Outside the door, Julianne was speaking with three officers: her brother, Kramer, and Kramer’s partner—a man Sharyn didn’t know. Pat had told her he was the man who’d mentioned the grenade.
Schwartz walked past them and joined Sharyn at her car. When he got there, he asked, “So what do you have in mind?”
“I’m trying to find Dylan, and I’m getting notifications on my phone. If we get one that looks like it might be from him, I want you to back me up.”
“Notifications? The guy’s gonna let you know where he is?”

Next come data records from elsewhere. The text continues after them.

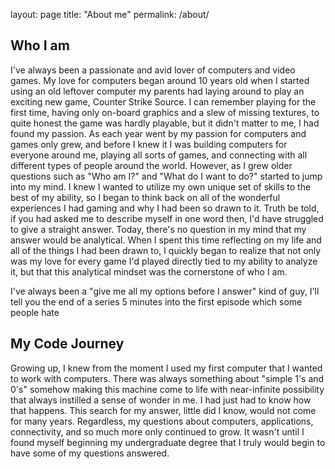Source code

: layout: page
title: "About me"
permalink: /about/

## Who I am

I've always been a passionate and avid lover of computers and video games. My love for computers began around 10 years old when I started using an old leftover computer my parents had laying around to play an exciting new game, Counter Strike Source. I can remember playing for the first time, having only on-board graphics and a slew of missing textures, to quite honest the game was hardly playable, but it didn't matter to me, I had found my passion. As each year went by my passion for computers and games only grew, and before I knew it I was building computers for everyone around me, playing all sorts of games, and connecting with all different types of people around the world. However, as I grew older questions such as "Who am I?" and "What do I want to do?" started to jump into my mind. I knew I wanted to utilize my own unique set of skills to the best of my ability, so I began to think back on all of the wonderful experiences I had gaming and why I had been so drawn to it. Truth be told, if you had asked me to describe myself in one word then, I'd have struggled to give a straight answer. Today, there's no question in my mind that my answer would be analytical. When I spent this time reflecting on my life and all of the things I had been drawn to, I quickly began to realize that not only was my love for every game I'd played directly tied to my ability to analyze it, but that this analytical mindset was the cornerstone of who I am. 

I've always been a "give me all my options before I answer" kind of guy, I'll tell you the end of a series 5 minutes into the first episode which some people hate

## My Code Journey
Growing up, I knew from the moment I used my first computer that I wanted to work with computers. There was always something about "simple 1's and 0's" somehow making this machine come to life with near-infinite possibility that always instilled a sense of wonder in me. I had just had to know how that happens. This search for my answer, little did I know, would not come for many years. Regardless, my questions about computers, applications, connectivity, and so much more only continued to grow. It wasn't until I found myself beginning my undergraduate degree that I truly would begin to have some of my questions answered. 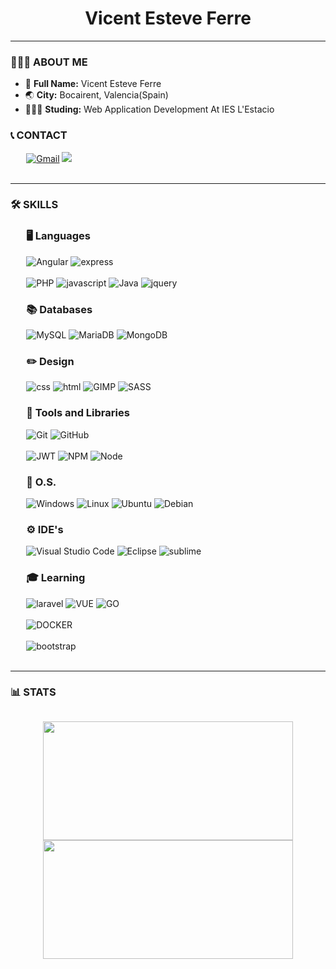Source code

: <h1 align="center">Vicent Esteve Ferre</h1>
<hr>

<h3>👨🏻‍💻 ABOUT ME</h3>
<div>
    <ul>
        <li>📍 <b>Full Name:</b> Vicent Esteve Ferre</li>
        <li>🌏 <b>City:</b> Bocairent, Valencia(Spain)</li>
        <li>👨🏼‍🎓 <b>Studing:</b> Web Application Development At IES L'Estacio</li>
    </ul>
</div>

<div align="left">
    <h3>📞 CONTACT</h3>
    <div style="margin-left:5%;">
        <a href="mailto:fco.esteve.ferre.vicent@gmail.com"><img src="https://img.shields.io/badge/Gmail-D14836?style=for-the-badge&logo=gmail&logoColor=white" alt="Gmail"></a>
        <a href="https://www.linkedin.com/in/vicent-esteve-ferre-300546238/"><img src="https://img.shields.io/badge/LinkedIn-0077B5?style=for-the-badge&logo=linkedin&logoColor=whitealt='Linkedin'"></a>
    </div>
</div><br>

<hr>

<h3>🛠 SKILLS</h3>
<div style="margin-left:5%;">
    <div align="left">
        <h3 aling="center">🖥 Languages</h3>
        <img src="https://img.shields.io/badge/angular-%23DD0031.svg?style=for-the-badge&logo=angular&logoColor=white" alt="Angular"/> 
        <img src="https://img.shields.io/badge/express.js-%23404d59.svg?style=for-the-badge&logo=express&logoColor=%2361DAFB" alt="express"/>
        <br><br>
        <img alt="PHP" src="https://img.shields.io/badge/php-%23777BB4.svg?style=for-the-badge&logo=php&logoColor=white" />
        <img src="https://img.shields.io/badge/JavaScript-F7DF1E?style=for-the-badge&logo=javascript&logoColor=black" alt="javascript" />
        <img alt="Java" src="https://img.shields.io/badge/Java-ED8B00?style=for-the-badge&logo=java&logoColor=white" />
        <img src="https://img.shields.io/badge/jQuery-0769AD?style=for-the-badge&logo=jquery&logoColor=white" alt="jquery" />
    </div>
    <div align="left">
        <h3 aling="center">📚 Databases</h3>
        <img alt="MySQL" src="https://img.shields.io/badge/mysql-%2300f.svg?style=for-the-badge&logo=mysql&logoColor=white"  alt="MYSQL"/>
        <img alt="MariaDB" src="https://img.shields.io/badge/MariaDB-003545?style=for-the-badge&logo=mariadb&logoColor=white" alt="MariaDB"/>
        <img src ="https://img.shields.io/badge/MongoDB-%234ea94b.svg?style=for-the-badge&logo=mongodb&logoColor=white" alt="MongoDB"/>
    </div>
    <div align="left">
        <h3 aling="center">✏️ Design </h3>
        <img src="https://img.shields.io/badge/css-1572B6?style=for-the-badge&logo=css3&logoColor=white" alt="css" />
        <img src="https://img.shields.io/badge/HTML-E34F26?style=for-the-badge&logo=html5&logoColor=white" alt="html" />
        <img alt="GIMP" src="https://img.shields.io/badge/gimp-5C5543?style=for-the-badge&logo=gimp&logoColor=white" />
        <img  src="https://img.shields.io/badge/SASS-hotpink.svg?style=for-the-badge&logo=SASS&logoColor=white" alt="SASS"/>
    </div>
    <div align="left">
        <h3 aling="center">🔧 Tools and Libraries</h3>
        <img alt="Git" src="https://img.shields.io/badge/git-%23F05033.svg?style=for-the-badge&logo=git&logoColor=white" alt="GIT"/>
        <img alt="GitHub" src="https://img.shields.io/badge/github-%23121011.svg?style=for-the-badge&logo=github&logoColor=white" alt="GITHUB"/> <br><br>
        <img src="https://img.shields.io/badge/JWT-black?style=for-the-badge&logo=JSON%20web%20tokens" alt="JWT" />
        <img src="https://img.shields.io/badge/NPM-%23000000.svg?style=for-the-badge&logo=npm&logoColor=white" alt="NPM" />
        <img src="https://img.shields.io/badge/node.js-6DA55F?style=for-the-badge&logo=node.js&logoColor=white" alt="Node" />
    </div>
    <div align="left">
        <h3 aling="center">💾 O.S.</h3>
        <img alt="Windows" src="https://img.shields.io/badge/Windows-0078D6?style=for-the-badge&logo=windows&logoColor=white" />
        <img alt="Linux" src="https://img.shields.io/badge/Linux-FCC624?style=for-the-badge&logo=linux&logoColor=black" />
        <img alt="Ubuntu" src="https://img.shields.io/badge/Ubuntu-E95420?style=for-the-badge&logo=ubuntu&logoColor=white" />
        <img alt="Debian" src="https://img.shields.io/badge/Debian-A81D33?style=for-the-badge&logo=debian&logoColor=white" />
    </div>
    <div align="left">
        <h3 aling="center">⚙️ IDE's</h3>
        <img alt="Visual Studio Code" src="https://img.shields.io/badge/VisualStudioCode-0078d7.svg?style=for-the-badge&logo=visual-studio-code&logoColor=white" />
        <img alt="Eclipse" src="https://img.shields.io/badge/Eclipse-2C2255?style=for-the-badge&logo=eclipse&logoColor=white" />
        <img alt="sublime" src="https://img.shields.io/badge/sublime_text-%23575757.svg?style=for-the-badge&logo=sublime-text&logoColor=important" />
    </div>
    <div align="left">
        <h3 aling="center">🎓 Learning</h3>
        <img src="https://img.shields.io/badge/Laravel-FF2D20?style=for-the-badge&logo=laravel&logoColor=white" alt="laravel"/> 
        <img src="https://img.shields.io/badge/Vue.js-35495E?style=for-the-badge&logo=vuedotjs&logoColor=4FC08D" alt="VUE" />
        <img src="https://img.shields.io/badge/go-00ADD8.svg?style=for-the-badge&logo=go&logoColor=white" alt="GO" /><br><br>
        <img src="https://img.shields.io/badge/docker-%230db7ed.svg?style=for-the-badge&logo=docker&logoColor=white" alt="DOCKER"/><br><br>
        <img src="https://img.shields.io/badge/Bootstrap-563D7C?style=for-the-badge&logo=bootstrap&logoColor=white" alt="bootstrap"/>
    </div>
</div>
<br />
<hr>

<h3>📊 STATS</h3>
<a href="https://github.com/Vicent29">
    <p style="display: inline-block;" align="center">
        <img src="https://github-readme-stats.vercel.app/api/top-langs/?username=Vicent29&layout=compact&theme=dark" width=400 height=190/>
        <img src="https://github-readme-stats.vercel.app/api?username=Vicent29&show_icons=true&theme=bear" width=400 height=190>
    </p>
</a>
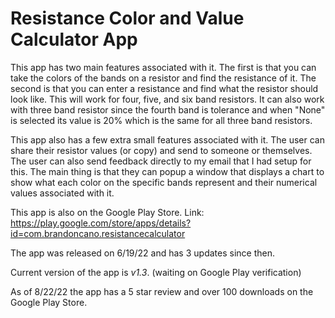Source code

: # Resistance Color and Value Calculator App

This app has two main features associated with it. 
The first is that you can take the colors of the bands on a resistor and find the resistance of it.
The second is that you can enter a resistance and find what the resistor should look like.
This will work for four, five, and six band resistors. 
It can also work with three band resistor since the fourth band is tolerance and when "None" is selected its value is 20% which is the same for all three band resistors.

This app also has a few extra small features associated with it. The user can share their resistor values (or copy) and send to someone or themselves. The user can also 
send feedback directly to my email that I had setup for this. The main thing is that they can popup a window that displays a chart to show what each color on the 
specific bands represent and their numerical values associated with it.

This app is also on the Google Play Store.
Link: https://play.google.com/store/apps/details?id=com.brandoncano.resistancecalculator

The app was released on 6/19/22 and has 3 updates since then.

Current version of the app is *v1.3*. (waiting on Google Play verification)

As of 8/22/22 the app has a 5 star review and over 100 downloads on the Google Play Store.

She realized she hadn’t updated him on what she was doing regarding the Hook’dup app. “In a sense, yes.”
As she explained things, in order to lure out the Bluebeard, Sharyn changed her status on Hook’dup to “Hot and Ready.”
++++
Blake shook Mannie, and the huge man groaned twice before finally stirring and opening his eyes. “What happened?” Blake said.
“He had a crowbar,” Mannie replied, fierce anger in his voice.
“He must’ve hit you hard.”
“Yeah. He did.”
“Concussion?”
“I’m fine.” And then, before Blake could stop him, Mannie pushed himself to his feet. “Let’s go find your brother.”